The Babylonian Talmud says: “Ten measures of beauty descended the world, Nine of them were taken by Jerusalem, and one by the rest of the world.”
But how many of those measures will be left once the real estate developers are done with the holy city? Jewlicious takes a look at the high-rise developments looming in Jerusalem’s future, and takes us on a walk through the not-too-distant past, when things that now elicit shrugs, instead generated outrage.
Jerusalem of Ghosts
JTA has a great article on how Jerusalem students are organizing against absentee homeownership.

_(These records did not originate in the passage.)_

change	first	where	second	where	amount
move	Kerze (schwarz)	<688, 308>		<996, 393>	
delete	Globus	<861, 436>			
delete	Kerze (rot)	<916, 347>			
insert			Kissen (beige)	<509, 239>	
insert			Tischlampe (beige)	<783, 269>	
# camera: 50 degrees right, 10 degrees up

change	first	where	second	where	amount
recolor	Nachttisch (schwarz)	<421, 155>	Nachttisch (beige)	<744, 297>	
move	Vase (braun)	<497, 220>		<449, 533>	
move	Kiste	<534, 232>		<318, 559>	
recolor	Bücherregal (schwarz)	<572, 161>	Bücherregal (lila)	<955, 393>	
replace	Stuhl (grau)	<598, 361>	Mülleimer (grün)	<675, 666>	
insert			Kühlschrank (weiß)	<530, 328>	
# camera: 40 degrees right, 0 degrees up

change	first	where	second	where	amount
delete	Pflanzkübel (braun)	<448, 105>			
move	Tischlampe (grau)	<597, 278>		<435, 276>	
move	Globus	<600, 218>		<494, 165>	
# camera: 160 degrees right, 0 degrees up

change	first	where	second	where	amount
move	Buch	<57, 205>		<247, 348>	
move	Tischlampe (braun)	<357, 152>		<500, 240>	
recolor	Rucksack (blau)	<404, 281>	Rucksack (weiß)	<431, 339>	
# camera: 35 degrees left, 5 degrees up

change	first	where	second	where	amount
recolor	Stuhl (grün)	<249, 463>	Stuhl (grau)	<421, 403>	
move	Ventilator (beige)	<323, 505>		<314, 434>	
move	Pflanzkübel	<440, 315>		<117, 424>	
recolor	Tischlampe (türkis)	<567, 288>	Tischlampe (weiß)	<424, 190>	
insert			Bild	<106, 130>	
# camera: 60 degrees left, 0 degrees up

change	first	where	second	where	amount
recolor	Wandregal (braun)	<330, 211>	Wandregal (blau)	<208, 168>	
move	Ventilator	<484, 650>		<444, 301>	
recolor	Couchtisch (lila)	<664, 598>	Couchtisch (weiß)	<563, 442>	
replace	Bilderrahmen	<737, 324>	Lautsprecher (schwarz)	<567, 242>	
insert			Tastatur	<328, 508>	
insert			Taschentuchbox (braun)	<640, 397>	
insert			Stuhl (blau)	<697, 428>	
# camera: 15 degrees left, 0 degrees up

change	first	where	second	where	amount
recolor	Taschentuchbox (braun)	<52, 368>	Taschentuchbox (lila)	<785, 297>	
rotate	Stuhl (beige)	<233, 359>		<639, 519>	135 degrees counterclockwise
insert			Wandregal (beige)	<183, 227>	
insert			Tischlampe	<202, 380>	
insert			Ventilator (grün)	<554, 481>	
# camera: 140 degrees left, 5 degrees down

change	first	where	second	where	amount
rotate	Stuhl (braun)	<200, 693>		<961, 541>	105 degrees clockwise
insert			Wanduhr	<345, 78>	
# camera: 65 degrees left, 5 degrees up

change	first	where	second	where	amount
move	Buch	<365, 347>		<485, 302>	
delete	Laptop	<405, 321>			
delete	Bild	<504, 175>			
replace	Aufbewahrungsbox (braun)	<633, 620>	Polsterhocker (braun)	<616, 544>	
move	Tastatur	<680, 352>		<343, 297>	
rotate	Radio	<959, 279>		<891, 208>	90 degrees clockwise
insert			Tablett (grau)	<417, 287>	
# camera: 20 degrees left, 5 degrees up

Diaspora Jews are buying up large chunks of the capital’s housing stock and turning entire neighborhoods into virtual ghost towns for much of the year:
When the masses of visiting American Jews who own vacation homes in Israel’s capital leave Jerusalem to return home after Passover, they’ll be leaving behind mostly empty apartments – and frustrated Jerusalemites.
While many Diaspora Jews consider their Israeli homes an important investment in the Jewish state, many locals say absentee homeowners have driven up market prices, drained the market of available rentals and made many Jerusalem neighborhoods unaffordable for Israelis.
That’s why a coalition of student activists has launched a campaign to persuade the absentee homeowners to open up their homes to Israeli renters.
“We think it’s great that foreign Jews are buying here and investing in Jerusalem,” said David Uziel, 29, a graduate student in urban planning at Hebrew University. “But if they keep their apartments empty, they are weakening Jerusalem.”
…
To highlight the problem, a group of some 80 students held a demonstration last December in which the students dressed as ghosts and marched through “ghost town” neighborhoods of Jerusalem, including the upscale David’s Village development opposite the Old City’s Jaffa Gate.
“We walked with megaphones through these neighborhoods shouting, ‘Is anyone home?’ ” said Roy Folkman, the head of Hebrew University’s student union. “We saw no one. No one came out.”
Read the full article here.
There’s also, of course, a larger point to be made about the ethical and practical implications of real estate speculation, and what happens (as we’re now seeing here in America) when homes come to be seen, primarily, not as places to live, but as investment opportunities.